The fight against al-Qaeda in Saudi Arabia as seen through authentic period footage.

 
Path of Blood

  

Ironical though it be, this important, searing film is distributed by Trinity Filmed Entertainment. In point of fact, entertainment is the last word that one would use to describe Path of Blood, but that is as it should be for this is a work that takes as its subject the activities of al-Qaeda in Saudi Arabia between 2003 and 2009. As such it is a document of historical importance and all the more so because it consists exclusively of authentic footage taken in those years. The material in question consists of what was shot by al-Qaeda or of what was taken by the security services and the director of this film, Jonathan Hacker, adds nothing in the way of fresh visuals.

 

What this means is that Hacker's function here was to select from what was available and to find the most appropriate way in which to present it. He has done this with skill. To help those without any specialised knowledge of what is depicted, he uses the voice of Samuel West to provide off-screen background information regarding what we are being shown, just enough to give us a context as the history unwinds in chronological order.
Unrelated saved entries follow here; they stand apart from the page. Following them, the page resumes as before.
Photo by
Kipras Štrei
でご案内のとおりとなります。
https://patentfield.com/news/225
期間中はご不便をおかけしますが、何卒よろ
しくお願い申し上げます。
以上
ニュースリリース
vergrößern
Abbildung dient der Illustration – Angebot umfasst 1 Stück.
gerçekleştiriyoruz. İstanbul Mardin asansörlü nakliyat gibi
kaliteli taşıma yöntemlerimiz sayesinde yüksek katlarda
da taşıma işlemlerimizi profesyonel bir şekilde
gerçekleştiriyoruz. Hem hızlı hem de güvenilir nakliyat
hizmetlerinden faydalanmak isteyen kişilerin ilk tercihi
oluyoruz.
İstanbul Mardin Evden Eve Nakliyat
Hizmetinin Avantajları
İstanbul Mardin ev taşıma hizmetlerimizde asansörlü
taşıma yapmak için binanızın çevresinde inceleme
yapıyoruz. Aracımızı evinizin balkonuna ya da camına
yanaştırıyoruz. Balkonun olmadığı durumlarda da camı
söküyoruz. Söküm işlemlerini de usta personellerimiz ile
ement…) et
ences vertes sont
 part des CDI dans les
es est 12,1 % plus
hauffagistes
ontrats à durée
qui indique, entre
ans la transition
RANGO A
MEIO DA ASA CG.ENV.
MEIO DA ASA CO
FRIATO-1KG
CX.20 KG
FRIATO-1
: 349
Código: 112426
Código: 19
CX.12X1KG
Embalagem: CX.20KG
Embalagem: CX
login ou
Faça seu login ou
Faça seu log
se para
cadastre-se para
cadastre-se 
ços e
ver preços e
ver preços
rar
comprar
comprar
What we see is largely shown with subtitles, but when the source used is Voice of Jihad as presented online by al-Qaeda the relevant words are read in English by Tom Hollander.

 

Given the nature of the material, Hacker wisely lets it horrify the viewer of its own accord. There is no attempt to trigger emotions through the words spoken by West and Hollander which are deliberately delivered in a matter-of-fact tone. This effectively sets off the bile from al-Qaeda while their own images have an effect not intended when they proudly show young children being made familiar with weapons. Somewhat similarly, the naivety of the youths keen to be mujahedeens renders them pitiful, and all the more so when we glimpse some of them playing games and taking part in races, the natural activities of boys of their age.

 

Presumably because of the many dead bodies shown, the film has an 18 certificate, but Hacker out of respect rarely shows their faces: most telling here is the anonymity of some of the corpses, those who die with no known name. The one fear that one cannot quite throw off when watching Path of Blood is that potential jihadis, whether over the age of 18 or not, might look at the al-Qaeda footage here and embrace it despite this being a film designed to repulse the viewer even as it informs. That point apart, Hacker's film is welcome as a valuable source for future historians concerned with this period: its factual accuracy combined with its many short sequences that take on at times an almost impressionistic quality convey truly and vividly life as it was in and around Riyadh during this time.

 

MANSEL STIMPSON

 

Featuring  the voices of Samuel West and Tom Hollander.

 

Dir Jonathan Hacker, Pro Jonathan Hacker, Ed Peter Haddon, Music Chad Hobson.

 

Lisa Page1/OR Media-Trinity Filmed Entertainment.
91 mins. UK/USA. 2018. Rel: 13 July 2018. Cert. 18.